The collection presented in this Special Issue has an interesting history. It began in 2008 when the Smith Richardson Foundation was pleased to receive an unusual number of grant applications across several disciplines to carry out randomized controlled trials. Although many of the applicants were eminent in their fields, most had little or no prior experience in the conduct of experiments.

Lawrence Sherman, as a Governor of the Smith Richardson Foundation, was keen to assist by introducing the successful grantees to colleagues who could advise about managing field experiments. With this in mind, in January 2009 he invited them to a two-day Workshop at the University of Pennsylvania where several experienced experimentalists from various disciplines discussed with them the research designs of their studies.

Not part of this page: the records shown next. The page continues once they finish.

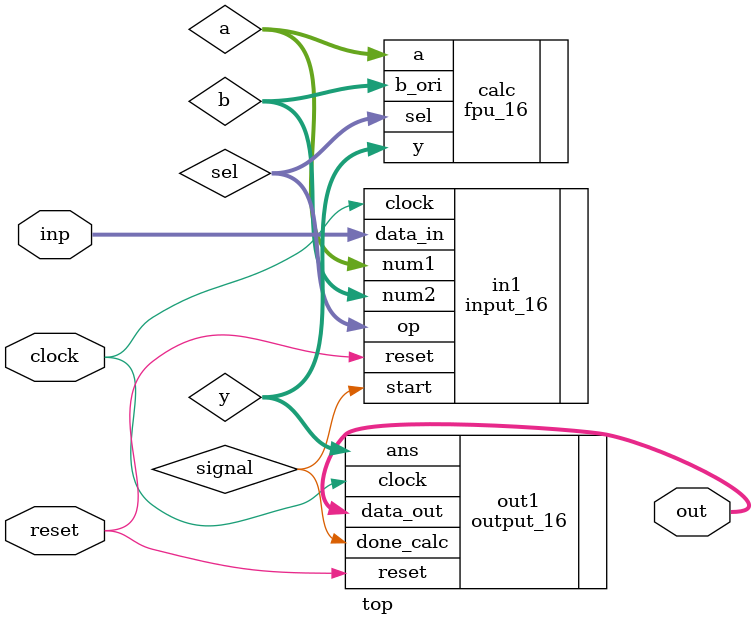
<source format=sv>
module top(
    input logic clock, reset,
    input logic [9:0] inp,
    output logic [9:0] out
);
    logic [15:0] a, b, y;
    logic [3:0] sel;
    logic signal;

    input_16 in1(.clock, .reset, .data_in(inp), .num1(a), .num2(b), .op(sel), .start(signal));
    fpu_16 calc(.a, .b_ori(b), .sel, .y);
    output_16 out1(.clock, .reset, .ans(y), .done_calc(signal), .data_out(out));

endmodule
</source>
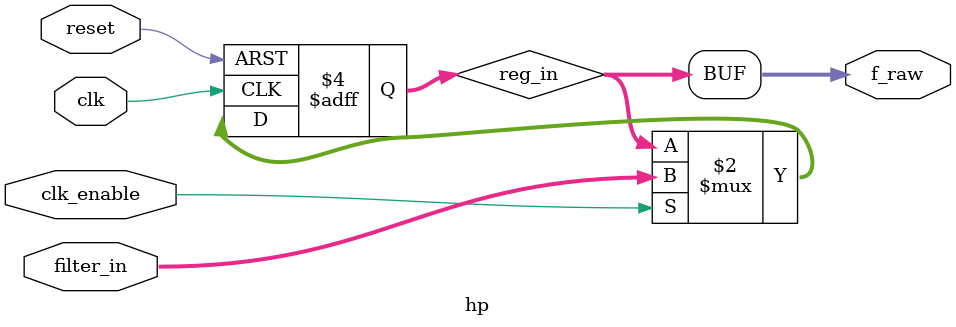
<source format=v>

module hp (
    input clk,
    input clk_enable,
    input reset,
    input signed [15:0] filter_in,
    output signed [15:0] f_raw
);
    // Simple one-tap pass-through (replace with actual HPF)
    reg signed [15:0] reg_in;
    always @(posedge clk or posedge reset) begin
        if (reset) reg_in <= 0;
        else if (clk_enable) reg_in <= filter_in;
    end
    assign f_raw = reg_in; // TODO: implement actual HPF
endmodule

</source>
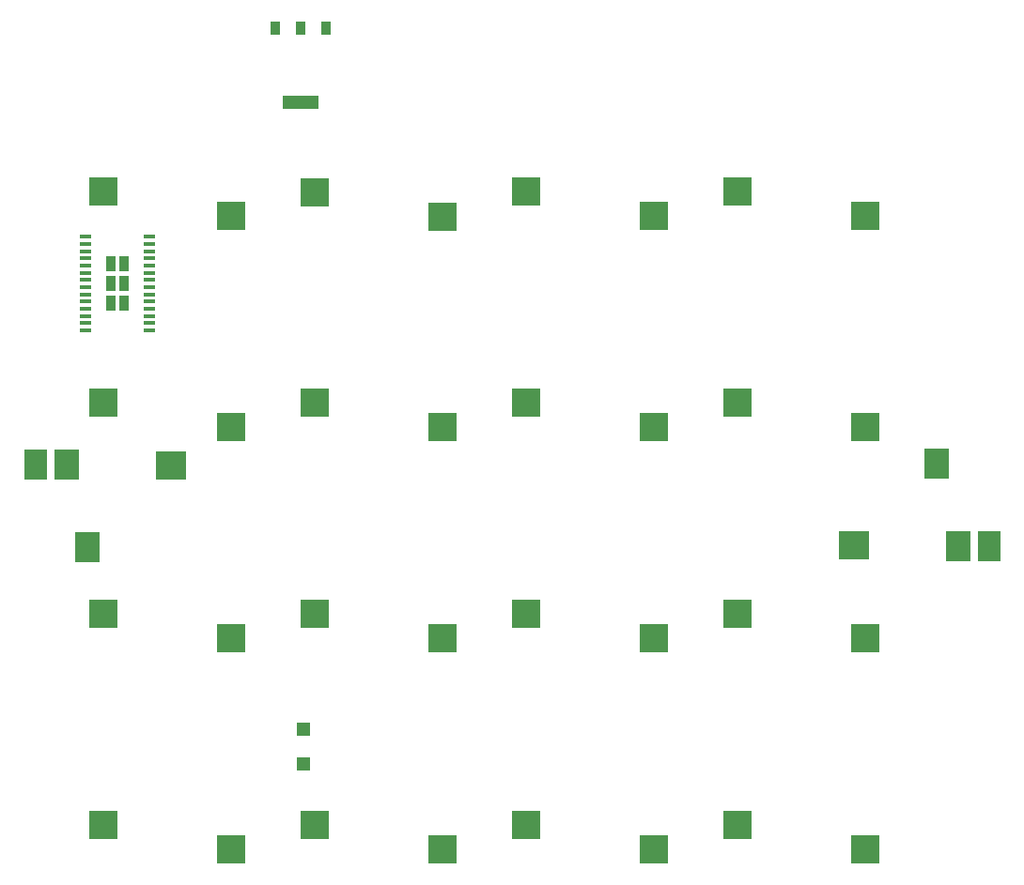
<source format=gbr>
G04 #@! TF.GenerationSoftware,KiCad,Pcbnew,8.0.7-1.fc41*
G04 #@! TF.CreationDate,2024-12-31T00:15:44+05:30*
G04 #@! TF.ProjectId,helper,68656c70-6572-42e6-9b69-6361645f7063,rev?*
G04 #@! TF.SameCoordinates,Original*
G04 #@! TF.FileFunction,Paste,Bot*
G04 #@! TF.FilePolarity,Positive*
%FSLAX46Y46*%
G04 Gerber Fmt 4.6, Leading zero omitted, Abs format (unit mm)*
G04 Created by KiCad (PCBNEW 8.0.7-1.fc41) date 2024-12-31 00:15:44*
%MOMM*%
%LPD*%
G01*
G04 APERTURE LIST*
%ADD10R,2.600000X2.600000*%
%ADD11R,1.200000X1.200000*%
%ADD12R,2.000000X2.800000*%
%ADD13R,2.800000X2.600000*%
%ADD14R,2.200000X2.800000*%
%ADD15R,0.930000X1.310000*%
%ADD16R,3.240000X1.310000*%
%ADD17R,0.900000X1.400000*%
%ADD18R,1.100000X0.400000*%
G04 APERTURE END LIST*
D10*
X191235000Y-70720000D03*
X179685000Y-68520000D03*
X153135000Y-89770000D03*
X141585000Y-87570000D03*
X172185000Y-89770000D03*
X160635000Y-87570000D03*
X191235000Y-89770000D03*
X179685000Y-87570000D03*
X134085000Y-108820000D03*
X122535000Y-106620000D03*
X153135000Y-108820000D03*
X141585000Y-106620000D03*
X172185000Y-108820000D03*
X160635000Y-106620000D03*
X153135000Y-127870000D03*
X141585000Y-125670000D03*
X191235000Y-127870000D03*
X179685000Y-125670000D03*
X172185000Y-127870000D03*
X160635000Y-125670000D03*
X134085000Y-127870000D03*
X122535000Y-125670000D03*
X172185000Y-70720000D03*
X160635000Y-68520000D03*
X153135000Y-70764000D03*
X141585000Y-68564000D03*
X134085000Y-89770000D03*
X122535000Y-87570000D03*
X134085000Y-70720000D03*
X122535000Y-68520000D03*
X191235000Y-108820000D03*
X179685000Y-106620000D03*
D11*
X140550900Y-120167600D03*
X140550900Y-117017600D03*
D12*
X202374400Y-100486700D03*
D13*
X190174400Y-100386700D03*
D14*
X197674400Y-93086700D03*
X199574400Y-100486700D03*
D12*
X116433700Y-93150200D03*
D13*
X128633700Y-93250200D03*
D14*
X121133700Y-100550200D03*
X119233700Y-93150200D03*
D15*
X138045000Y-53805000D03*
X140335000Y-53805000D03*
X142625000Y-53805000D03*
D16*
X140335000Y-60495000D03*
D17*
X123225000Y-75042300D03*
X123225000Y-76822300D03*
X123225000Y-78602300D03*
X124425000Y-75042300D03*
X124425000Y-76822300D03*
X124425000Y-78602300D03*
D18*
X120975000Y-81047300D03*
X120975000Y-80397300D03*
X120975000Y-79747300D03*
X120975000Y-79097300D03*
X120975000Y-78447300D03*
X120975000Y-77797300D03*
X120975000Y-77147300D03*
X120975000Y-76497300D03*
X120975000Y-75847300D03*
X120975000Y-75197300D03*
X120975000Y-74547300D03*
X120975000Y-73897300D03*
X120975000Y-73247300D03*
X120975000Y-72597300D03*
X126675000Y-72597300D03*
X126675000Y-73247300D03*
X126675000Y-73897300D03*
X126675000Y-74547300D03*
X126675000Y-75197300D03*
X126675000Y-75847300D03*
X126675000Y-76497300D03*
X126675000Y-77147300D03*
X126675000Y-77797300D03*
X126675000Y-78447300D03*
X126675000Y-79097300D03*
X126675000Y-79747300D03*
X126675000Y-80397300D03*
X126675000Y-81047300D03*
M02*

</source>
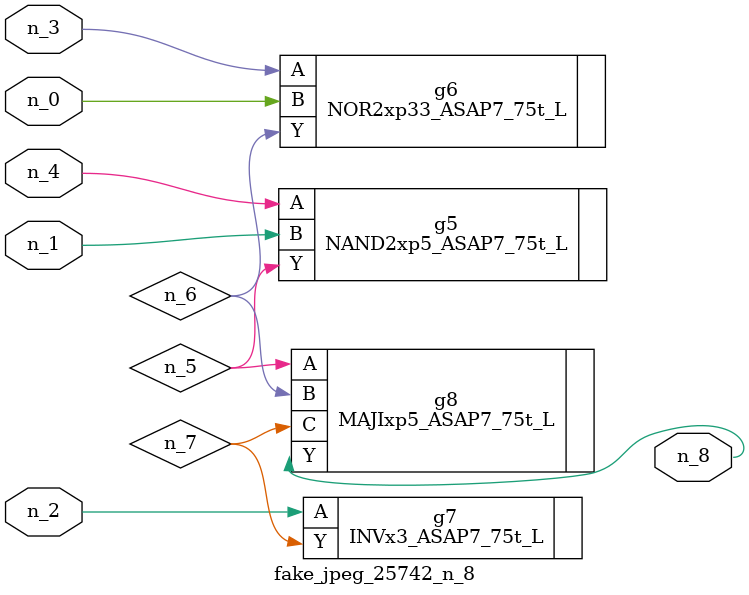
<source format=v>
module fake_jpeg_25742_n_8 (n_3, n_2, n_1, n_0, n_4, n_8);

input n_3;
input n_2;
input n_1;
input n_0;
input n_4;

output n_8;

wire n_6;
wire n_5;
wire n_7;

NAND2xp5_ASAP7_75t_L g5 ( 
.A(n_4),
.B(n_1),
.Y(n_5)
);

NOR2xp33_ASAP7_75t_L g6 ( 
.A(n_3),
.B(n_0),
.Y(n_6)
);

INVx3_ASAP7_75t_L g7 ( 
.A(n_2),
.Y(n_7)
);

MAJIxp5_ASAP7_75t_L g8 ( 
.A(n_5),
.B(n_6),
.C(n_7),
.Y(n_8)
);


endmodule
</source>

The papers of most of the Smith Richardson grantees who attended the Penn Workshop form the backbone of this Special Issue. Additional papers from other experimentalists relate their own troubles and triumphs conducting trials in criminal justice. Many of the contributors met again at the American Society of Criminology conference in November 2009 to compare notes and report progress in their presentations, and again at the annual Jerry Lee Crime Prevention Symposium at the University of Maryland in May 2011. On each occasion, they were able to discuss the headway they had made with their experiments and to reflect on their successes and regrets.

In these papers, the original contributors make thoughtful commentaries on what they have learned about conducting experiments, while the older hands consider their own extensive experience. All agree that the value of their research far outweighs the difficulties of the endeavour, and join enthusiastically in furthering the use of experimental research for answering vital questions in criminal justice.